The campus was wrapped in its early autumn beauty, the locusts lining sixth street in full yellow color. We attended the full slate of College of Ag activities which coincided with Dad’s weekend and state FFA competitions. Mark and Anna now have matching Gamma Phi t-shirts! We explored the pre-game event and even lucked into a couple of passes to get into the VIP box at the football game which meant food and drink and cushy seats for two.  

We planned to stay through Monday night so we set a leisurely pace. As I look back, it’s the details that come to mind. Anna brought a friend along one morning and we walked through Idler’s Rest nature preserve. It’s only 35 acres but a real gem. It’s a shady foray through cedars, pines, and firs (yes, Mark knows the difference) in stark contrast to the manicured dry farms stretching out in every direction. Both environments are majestic in their own way.  

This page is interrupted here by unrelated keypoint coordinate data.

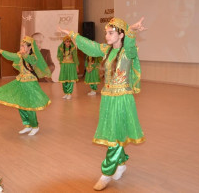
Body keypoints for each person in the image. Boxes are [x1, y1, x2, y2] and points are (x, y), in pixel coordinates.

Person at [58, 17, 146, 191]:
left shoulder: (128, 51)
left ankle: (106, 174)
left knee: (114, 136)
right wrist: (72, 35)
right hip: (107, 98)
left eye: (111, 33)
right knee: (113, 133)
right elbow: (90, 46)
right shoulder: (106, 50)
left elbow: (129, 44)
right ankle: (120, 164)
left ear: (121, 34)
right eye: (106, 32)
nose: (106, 35)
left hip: (122, 100)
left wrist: (132, 31)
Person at [0, 36, 51, 136]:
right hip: (21, 81)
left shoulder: (33, 56)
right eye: (21, 45)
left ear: (30, 47)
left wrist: (24, 54)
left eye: (24, 46)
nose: (21, 47)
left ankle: (35, 126)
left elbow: (30, 60)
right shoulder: (19, 55)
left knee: (29, 105)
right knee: (21, 104)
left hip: (30, 83)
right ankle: (27, 125)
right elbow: (9, 55)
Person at [57, 35, 79, 100]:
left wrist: (76, 66)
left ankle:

I took in the Farmer’s Market in downtown Moscow on Saturday morning. Purple eggplants and squash of every color, fragrant basil, cheeses, something for everyone. My favorites were the end-of-season flowers.  I bought  a bouquet of everlastings to take home to our host for the weekend. Only $6.00 for a generous bunch of statice; what a buy! A loaf of artisan potato bread and berry cream cheese croissants rounded out my armful of goodies

We enjoyed the lunar eclipse on Sunday, as our hosts, Karen and Carl, prepared leg of lamb. But it was the supermoon, the harvest moon, that was even more spectacular the next night as it hung in the treetops over the rolling Palouse hills. Wow.

The drive home was mindful as well. We usually hustle home, but instead of a marathon drive we took a detour to visit the Big Hole Valley of Montana. Thirty years ago the meadows this time of year would have been filled with dozens of loose hay stacks picturesquely surrounded by pole fences. Now only a few stalwart ranchers continue the tradition. The beauty of the stacks, made more so by their rarity, was not wasted on me. We even took time to walk out across the meadows and see a beaverslide, the implement used to create the stacks and its accompanying framework up close. 

They say ranching is an art, I think they were talking about the haystacks of the Big Hole.